What is needed: Produce a word-for-word copy of the listing below without its pictures.
⟨
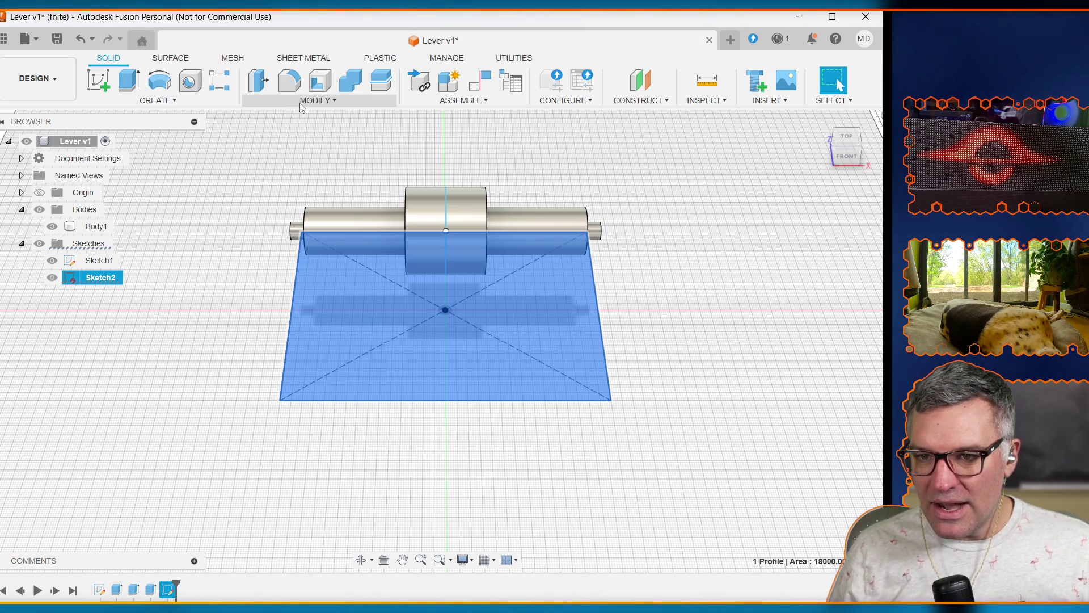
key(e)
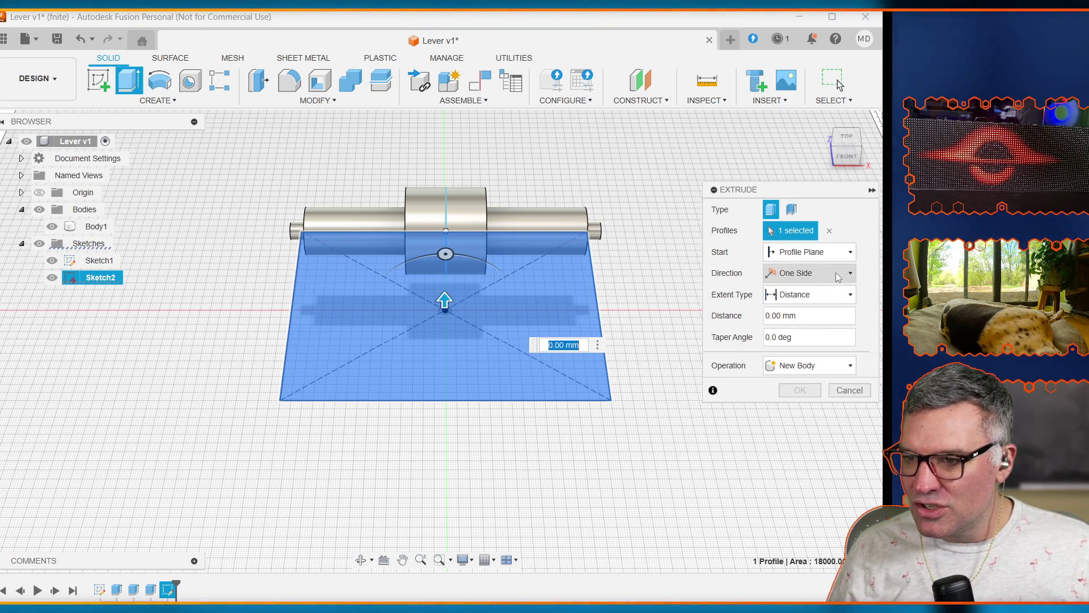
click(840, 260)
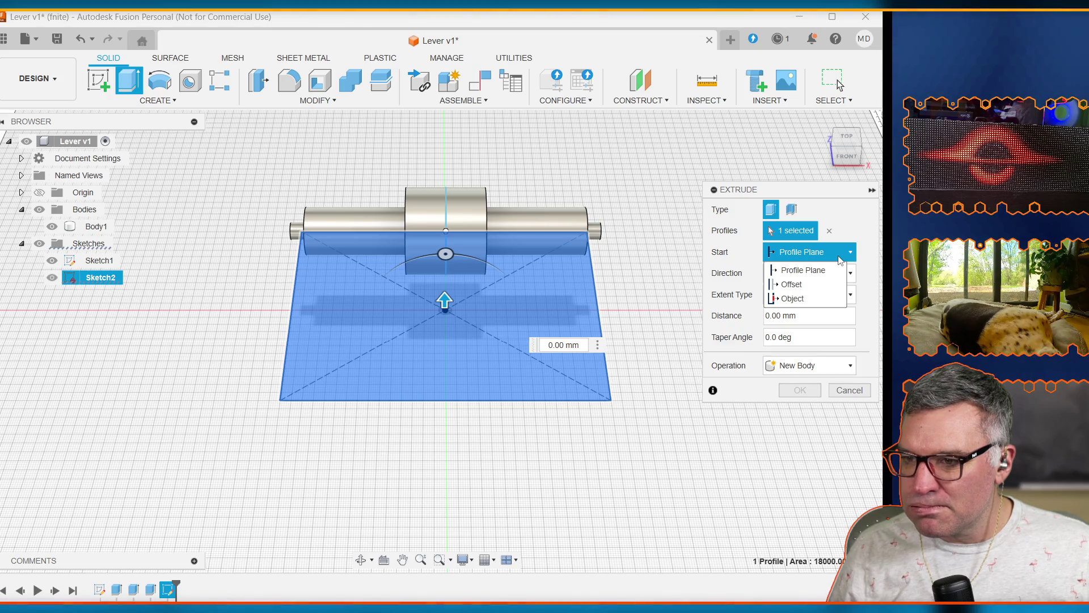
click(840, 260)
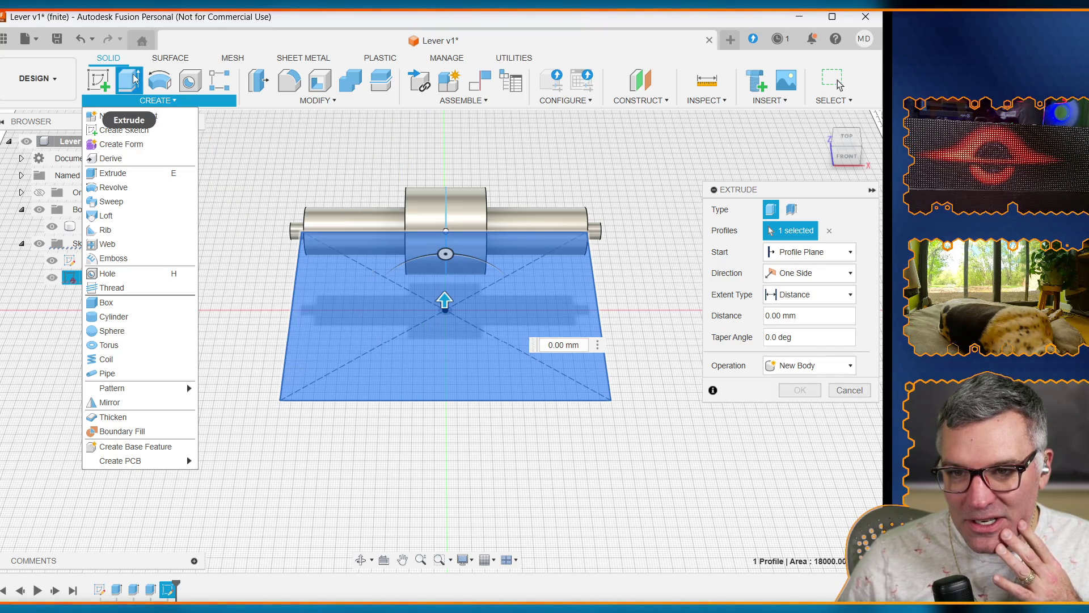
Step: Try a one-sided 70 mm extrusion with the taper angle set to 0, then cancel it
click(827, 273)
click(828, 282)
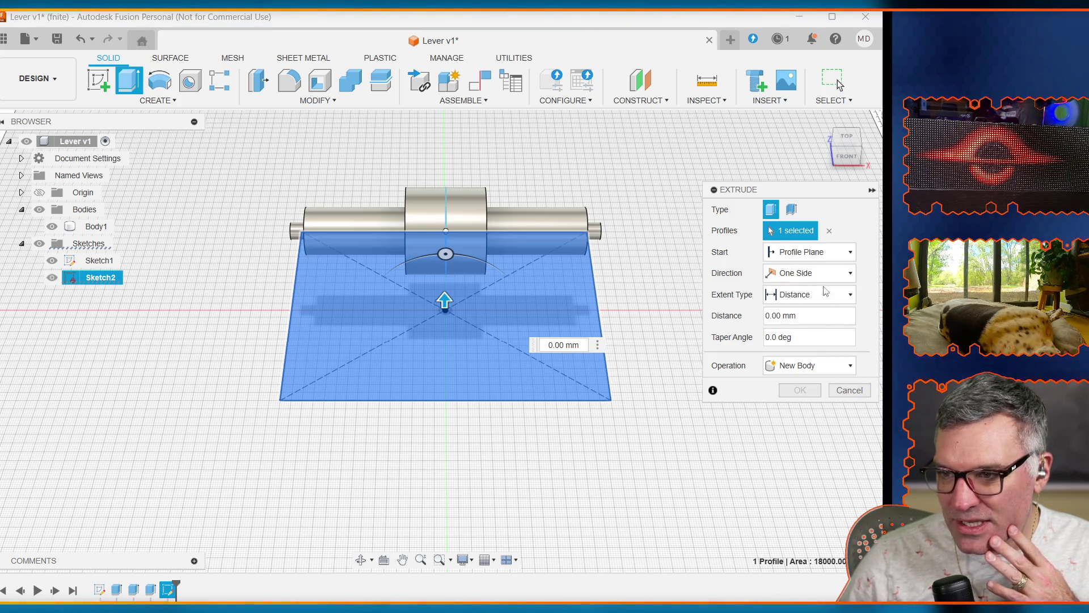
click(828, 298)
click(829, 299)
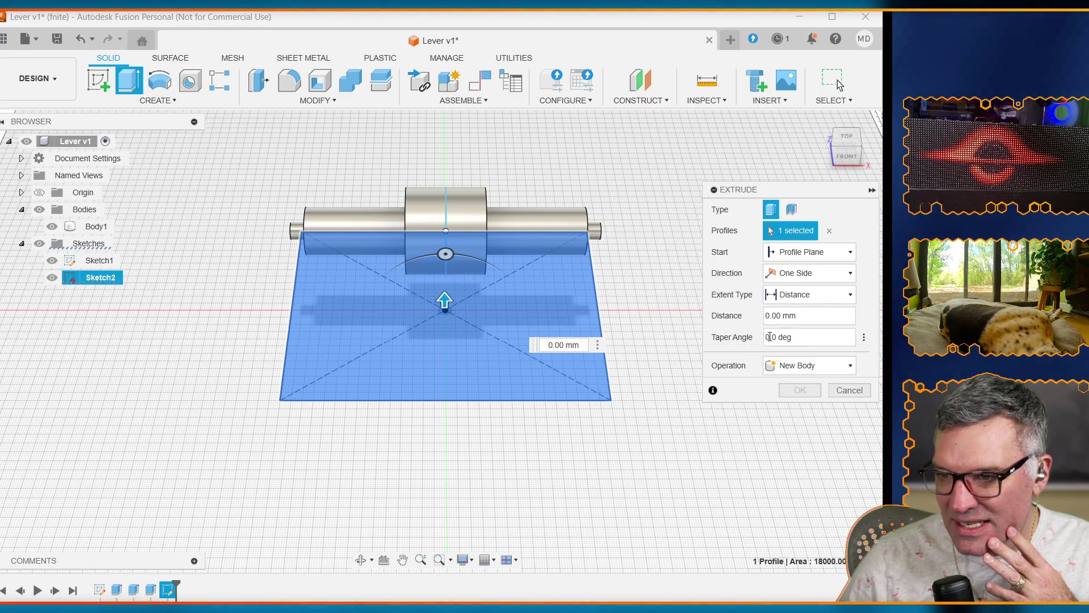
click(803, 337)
⟩
Result of the task:
key(e)
click(840, 260)
click(840, 260)
Step: Try a one-sided 70 mm extrusion with the taper angle set to 0, then cancel it
click(827, 273)
click(828, 282)
click(828, 298)
click(829, 299)
click(803, 337)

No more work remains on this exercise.